Instructions for the task: Transcribe the following records exactly, images excluded.

▬▬▬▬▬▬▬▬▬▬

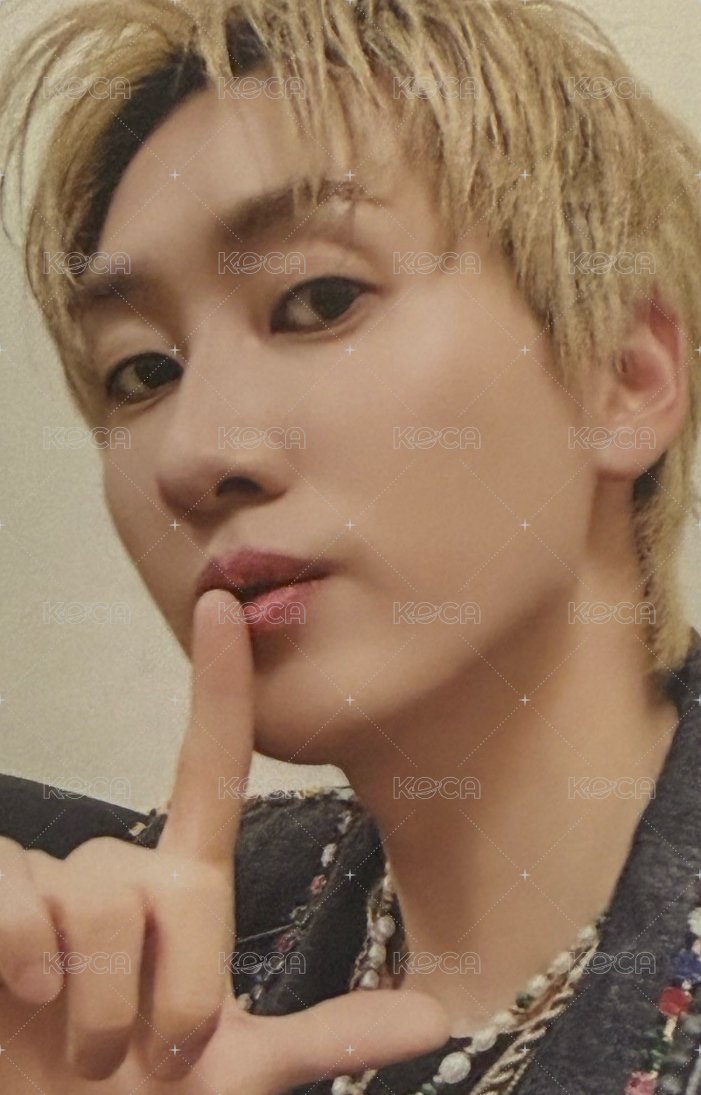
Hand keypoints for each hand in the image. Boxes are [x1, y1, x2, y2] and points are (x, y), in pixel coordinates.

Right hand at [0, 590, 449, 1093]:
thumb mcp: (236, 1076)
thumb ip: (324, 1041)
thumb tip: (434, 1017)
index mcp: (184, 891)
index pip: (208, 768)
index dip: (218, 686)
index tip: (224, 606)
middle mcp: (120, 875)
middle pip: (161, 882)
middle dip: (174, 992)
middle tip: (154, 1060)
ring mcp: (52, 891)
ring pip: (90, 898)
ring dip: (99, 1006)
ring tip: (84, 1051)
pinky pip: (14, 892)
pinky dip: (21, 951)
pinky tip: (22, 992)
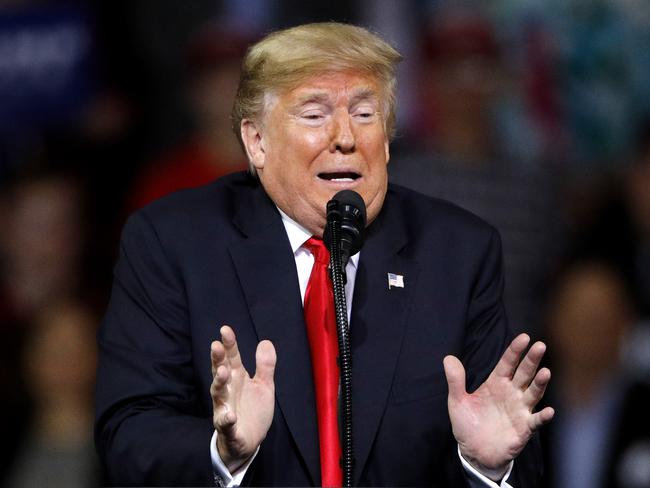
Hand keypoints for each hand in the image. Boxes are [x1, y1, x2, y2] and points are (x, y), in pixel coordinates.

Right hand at [210, 325, 275, 472]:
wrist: (249, 441)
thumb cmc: (253, 410)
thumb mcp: (264, 385)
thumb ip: (265, 365)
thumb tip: (265, 341)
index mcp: (237, 378)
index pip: (231, 358)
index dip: (229, 344)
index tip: (225, 329)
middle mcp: (228, 391)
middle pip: (220, 372)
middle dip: (218, 359)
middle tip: (216, 346)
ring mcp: (225, 408)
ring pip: (219, 395)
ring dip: (219, 383)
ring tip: (223, 372)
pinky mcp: (228, 428)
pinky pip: (226, 423)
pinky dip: (227, 420)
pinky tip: (230, 415)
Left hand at [443, 334, 553, 479]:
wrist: (474, 453)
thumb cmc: (468, 424)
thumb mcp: (457, 401)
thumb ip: (455, 380)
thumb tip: (448, 357)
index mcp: (496, 383)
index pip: (507, 363)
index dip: (515, 350)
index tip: (524, 337)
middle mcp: (511, 394)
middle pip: (524, 373)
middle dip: (531, 360)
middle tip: (540, 345)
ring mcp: (519, 410)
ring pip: (533, 393)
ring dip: (540, 383)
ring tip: (545, 372)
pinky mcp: (523, 429)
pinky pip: (535, 421)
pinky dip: (542, 416)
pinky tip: (548, 410)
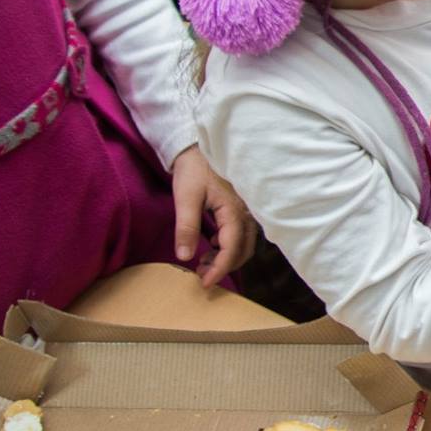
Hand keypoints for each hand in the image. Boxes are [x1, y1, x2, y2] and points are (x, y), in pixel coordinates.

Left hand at [170, 148, 260, 286]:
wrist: (197, 147)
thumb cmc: (193, 170)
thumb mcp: (185, 198)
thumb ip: (186, 228)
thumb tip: (184, 257)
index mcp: (234, 211)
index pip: (232, 249)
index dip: (220, 269)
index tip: (205, 284)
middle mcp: (245, 213)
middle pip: (243, 250)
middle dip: (224, 267)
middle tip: (201, 275)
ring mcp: (245, 211)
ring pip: (244, 244)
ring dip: (226, 258)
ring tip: (202, 262)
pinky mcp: (240, 209)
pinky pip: (240, 234)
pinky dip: (227, 246)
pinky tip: (210, 245)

▬▬▬▬▬▬▬▬▬▬

Response to the exercise:
Hand keypoints for each hand in the image. Boxes are [x1, y1, x2, y2] and points are (x, y), in pixel coordinates.

Right hand at [0, 590, 449, 1093]:
thumb mcp: (236, 1076)
thumb ip: (324, 1041)
thumb tip: (434, 1017)
index mcp: (184, 891)
index pip: (208, 768)
index dip: (218, 686)
index tip: (224, 606)
middle mcp: (120, 875)
middle pip: (161, 882)
middle dip: (174, 992)
middle tip: (154, 1060)
ring mcp: (52, 891)
ring pip: (90, 898)
ring dip: (99, 1006)
ring tip: (84, 1051)
pinky pip: (14, 892)
pinky dip: (21, 951)
pinky tip: (22, 992)
Hand keypoints for each hand in the image. Boxes are [x1, y1, x2, y2] and points are (x, y), in pixel coordinates.

Right hand at [210, 325, 275, 472]:
wrist: (249, 441)
thumb cmc: (253, 410)
thumb mcp: (264, 385)
thumb ip: (265, 365)
thumb tip: (265, 341)
index mcp: (237, 378)
index pip: (231, 358)
index dip: (229, 344)
index tip: (225, 329)
middle mcp: (228, 391)
middle pip: (220, 372)
middle dip: (218, 359)
middle tip: (216, 346)
ring mcp: (225, 408)
ring pip: (219, 395)
ring dip: (219, 383)
ring tip: (223, 372)
pinky mcp: (228, 428)
pinky pip: (226, 423)
pinky dip: (227, 420)
pinky tip: (230, 415)
Left hand at [443, 334, 553, 479]:
wrist: (474, 453)
thumb cmc: (468, 424)
thumb mcp: (457, 401)
thumb ip: (455, 380)
thumb tip: (448, 357)
index mcp: (496, 383)
index pip: (507, 363)
index dip: (515, 350)
index tip: (524, 337)
middle mcp: (511, 394)
middle pip: (524, 373)
middle dip: (531, 360)
middle tip: (540, 345)
ring mcp: (519, 410)
ring pip: (533, 393)
ring dip: (540, 383)
ring tip: (545, 372)
pinky mcp: (523, 429)
pinky pip: (535, 421)
pinky dip: (542, 416)
pinky tip: (548, 410)
Hand keypoints for each hand in the image. Boxes are [x1, y1, x2, y2] and points are (x, y), in pixel coordinates.

Left hand at [170, 148, 260, 286]:
wrist: (197, 147)
thumb cmc: (193, 170)
thumb mcp: (185, 198)
thumb ip: (186, 228)
thumb tip: (184, 257)
index mcp: (234, 211)
index pip: (232, 249)
index dip: (220, 269)
index tip: (205, 284)
middle mcp: (245, 213)
middle pip: (243, 250)
middle dip: (224, 267)
middle tip: (201, 275)
ring mcp: (245, 211)
ring pip: (244, 244)
ring dip: (226, 258)
ring tip: (202, 262)
pinky mcp: (240, 209)
pinky pip: (240, 234)
pinky dip: (227, 246)
pinky tip: (210, 245)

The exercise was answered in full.